■ **Exercise instructions**:
**A)** List the bolded labels that begin the numbered steps in the quicksort explanation below.
**B)** Copy word for word the passage of the quicksort explanation starting at "This function implements" and ending at "this returned index.".
-- START OF Quoted text --
1.  **Base Case**: The recursion continues as long as `low < high`. If `low >= high`, it means the sub-array has one or zero elements.
2.  **Partition**: It calls the `partition()` function, which rearranges the sub-array and returns a **split point index** `pi`.
3.  **Recurse**: It calls itself on the two partitions. Because the Hoare scheme's split point `pi` is not guaranteed to be the pivot's final position, the recursive calls are `quickSort(arr, low, pi)` and `quickSort(arr, pi + 1, high)` to ensure all elements are included in the sorting process.

#### The `partition()` Function (Hoare Scheme)
This function implements the classic **Hoare partition scheme**. It is generally more efficient than Lomuto because it performs fewer swaps on average.
1.  **Pivot Selection**: It selects the **first element** (`arr[low]`) as the pivot.
2.  **Two Pointers**: It uses two pointers, `i` and `j`, which start at opposite ends of the array and move toward each other.
3.  **Rearranging Loop**: The `i` pointer moves right to find the first element greater than or equal to the pivot, while the `j` pointer moves left to find the first element less than or equal to the pivot. If the pointers haven't crossed, the two elements are swapped.
4.  **Return Index**: The loop terminates when the pointers cross. The function returns the final position of the `j` pointer, which serves as the split point for the two partitions. Unlike Lomuto, the pivot is **not** guaranteed to be at this returned index.
-- END OF Quoted text --
-- START OF Extracted material --
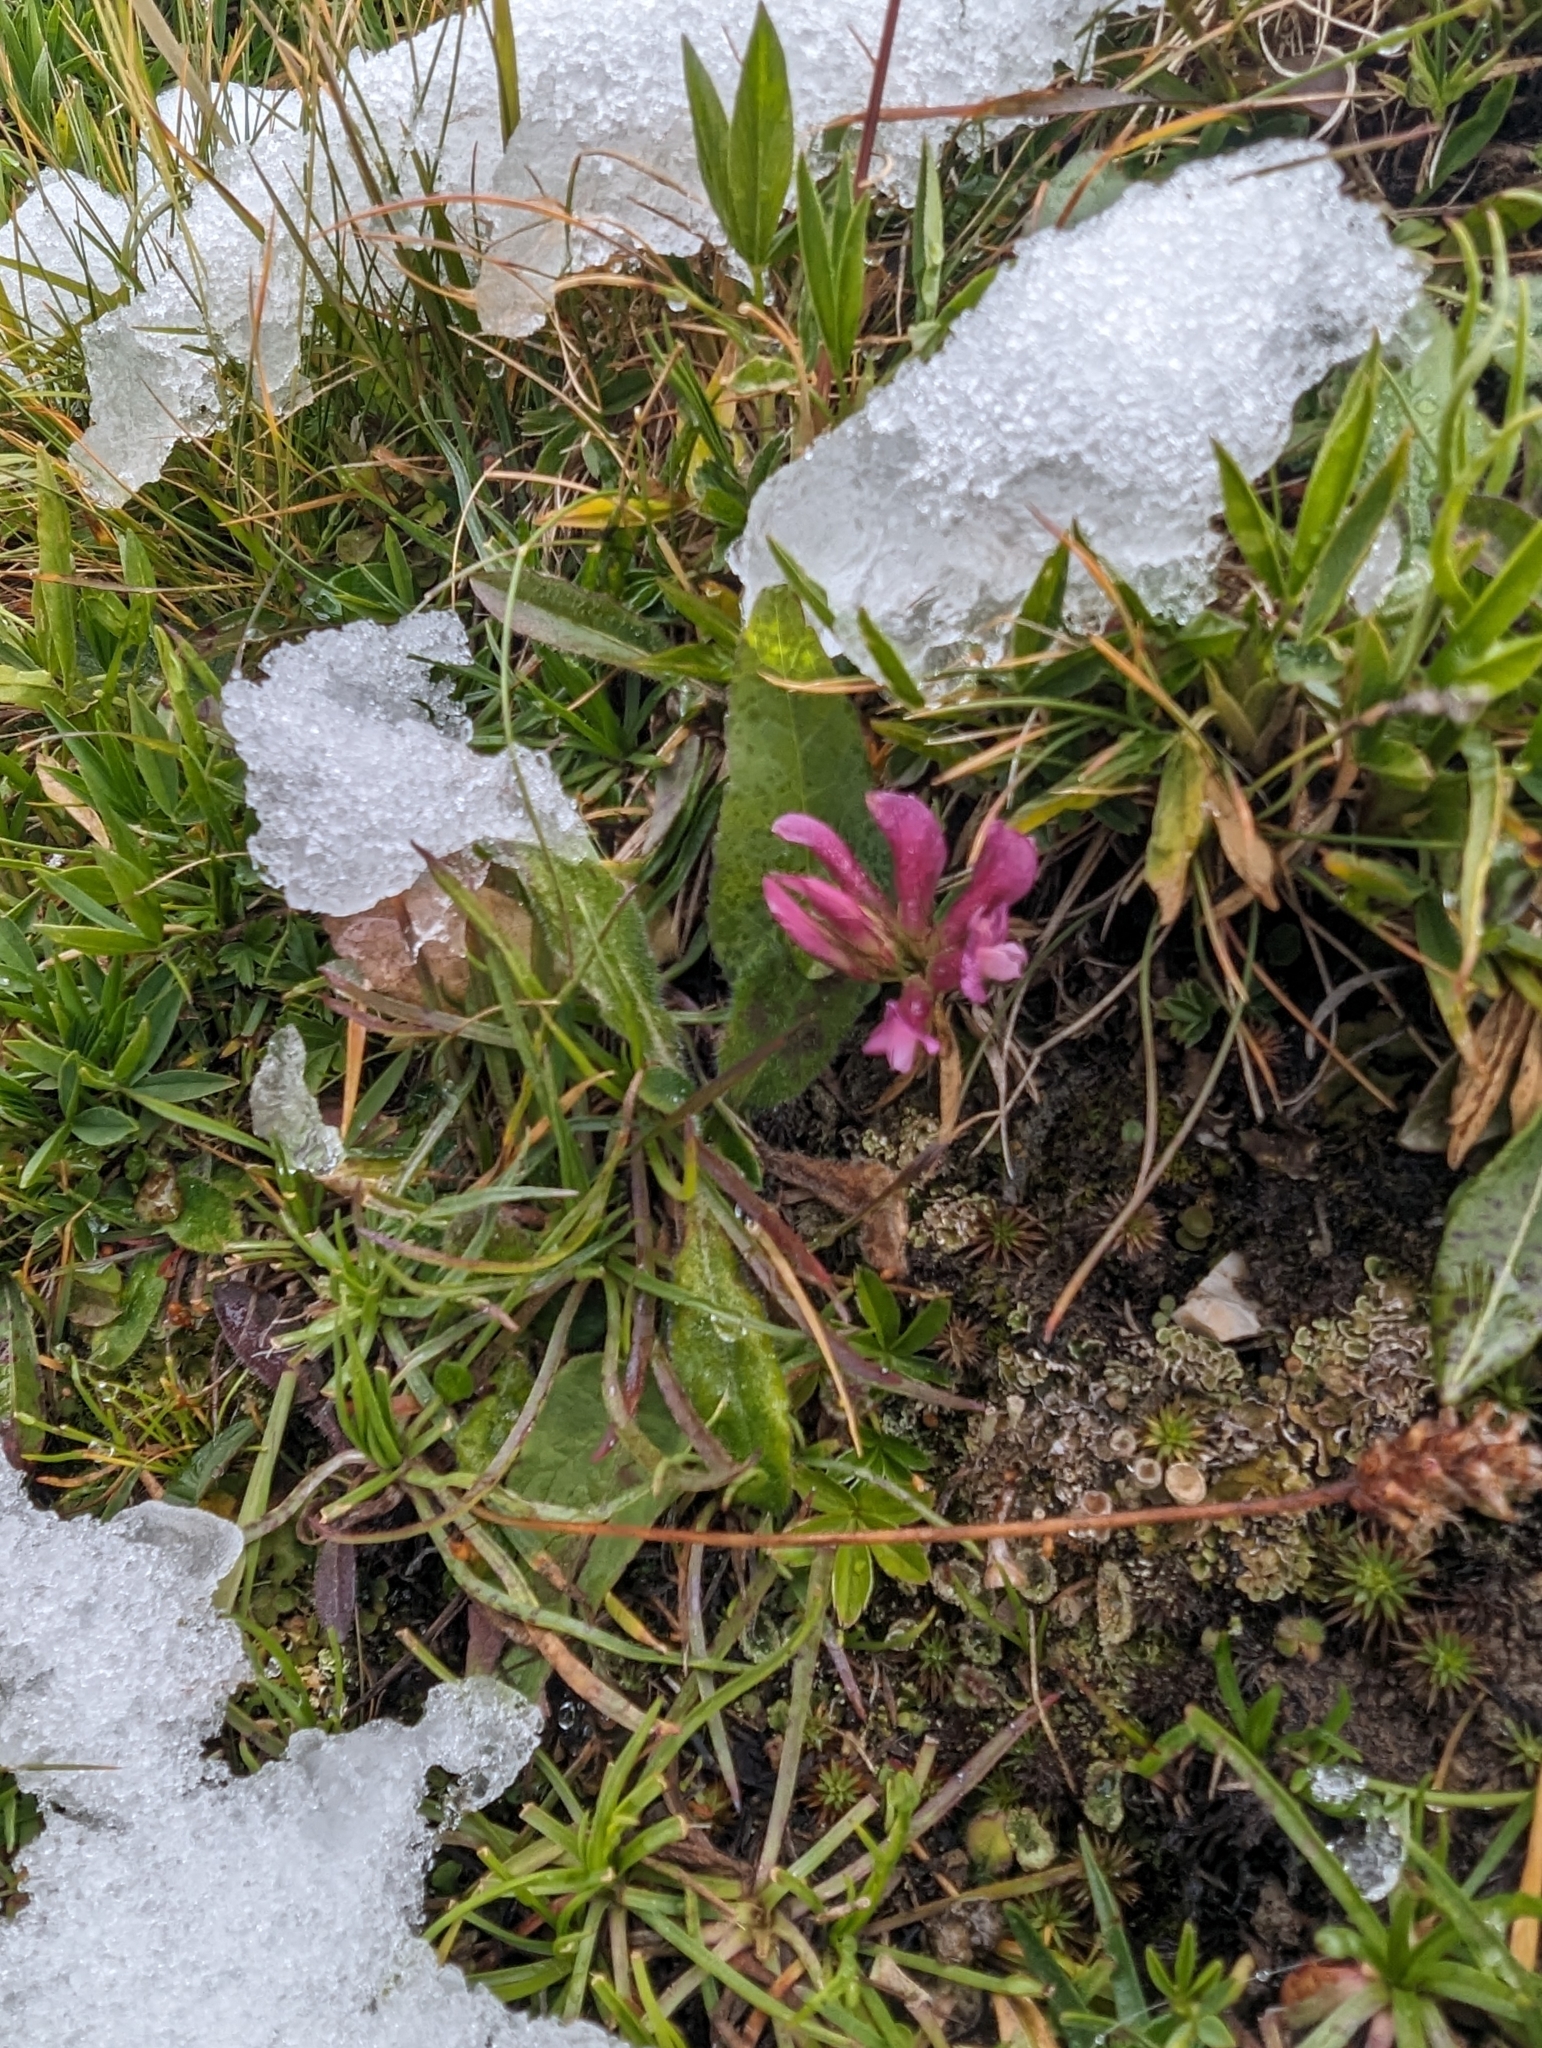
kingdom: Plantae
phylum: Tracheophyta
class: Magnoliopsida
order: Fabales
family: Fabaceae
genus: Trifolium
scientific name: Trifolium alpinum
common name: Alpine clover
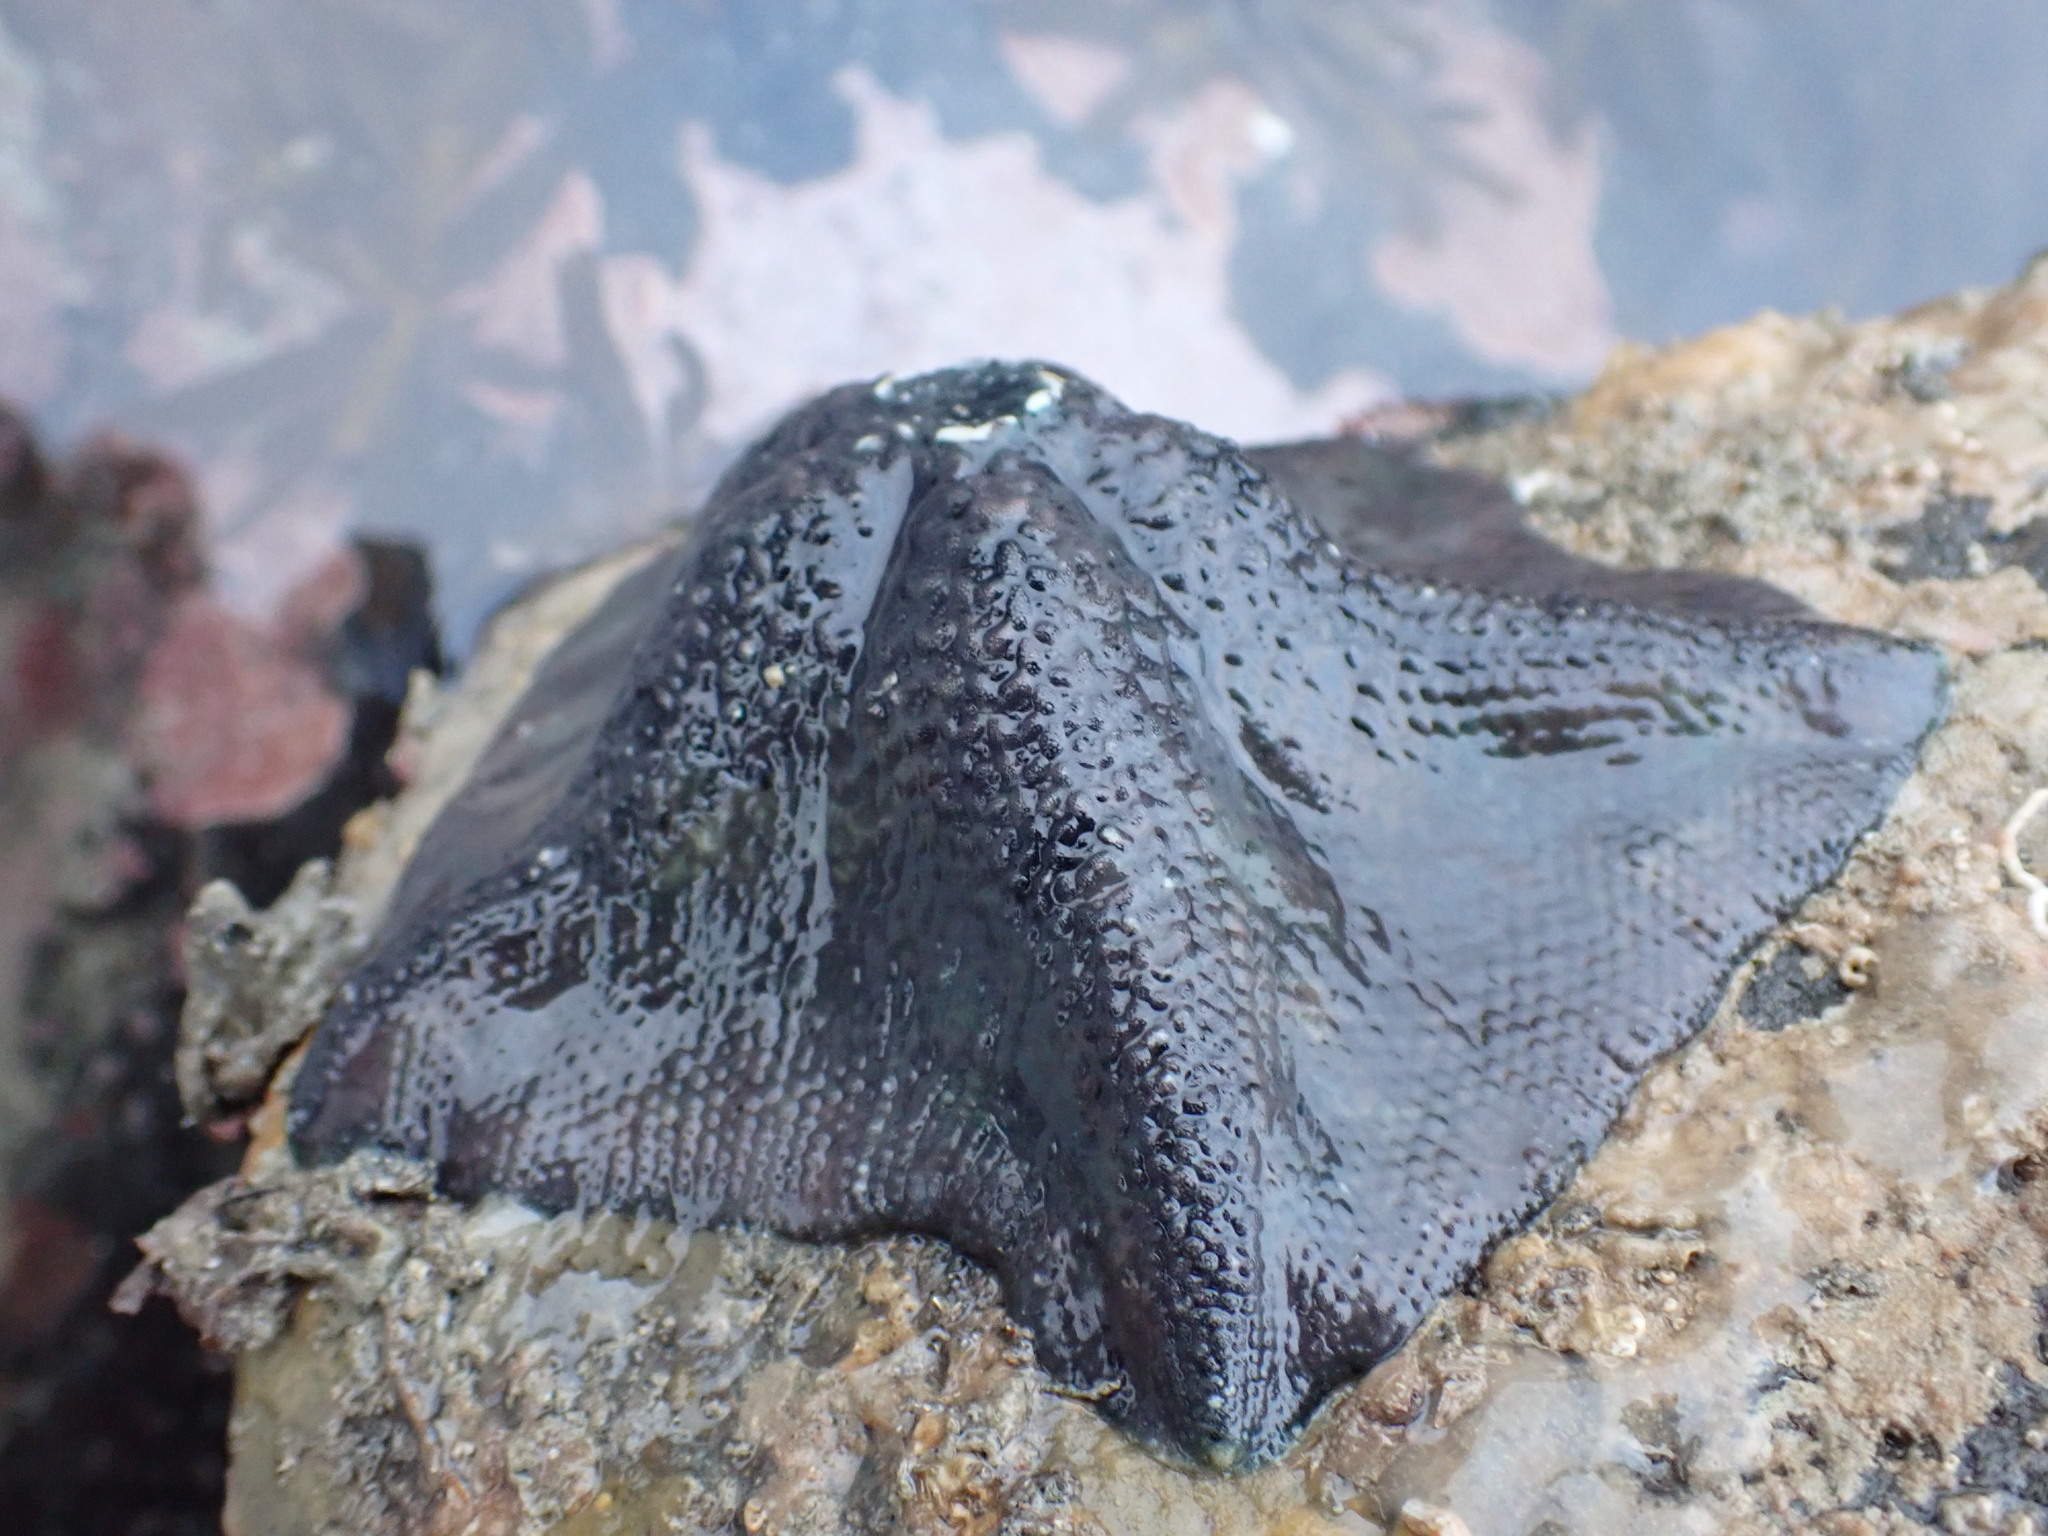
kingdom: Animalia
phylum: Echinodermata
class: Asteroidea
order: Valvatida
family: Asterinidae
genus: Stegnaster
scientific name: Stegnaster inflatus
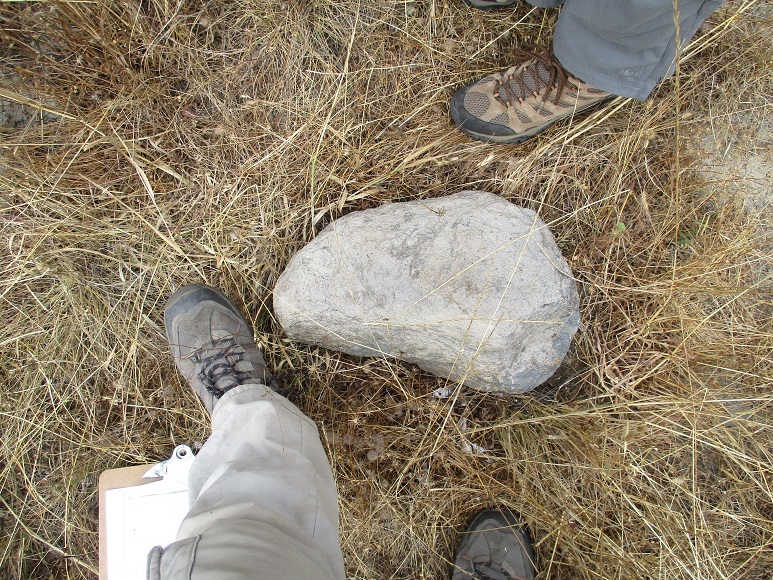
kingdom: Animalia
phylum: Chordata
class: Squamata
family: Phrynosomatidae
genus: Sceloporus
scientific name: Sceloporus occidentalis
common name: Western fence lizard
-- END OF Extracted material --
■ **Results of the tasks**:
**A)** Base Case, Partition, Recurse, Pivot Selection, Two Pointers, Rearranging Loop, Return Index

**B)**
This function implements the classic **Hoare partition scheme**. It is generally more efficient than Lomuto because it performs fewer swaps on average.
1.  **Pivot Selection**: It selects the **first element** (`arr[low]`) as the pivot.
2.  **Two Pointers**: It uses two pointers, `i` and `j`, which start at opposite ends of the array and move toward each other.
3.  **Rearranging Loop**: The `i` pointer moves right to find the first element greater than or equal to the pivot, while the `j` pointer moves left to find the first element less than or equal to the pivot. If the pointers haven't crossed, the two elements are swapped.
4.  **Return Index**: The loop terminates when the pointers cross. The function returns the final position of the `j` pointer, which serves as the split point for the two partitions. Unlike Lomuto, the pivot is **not** guaranteed to be at this returned index.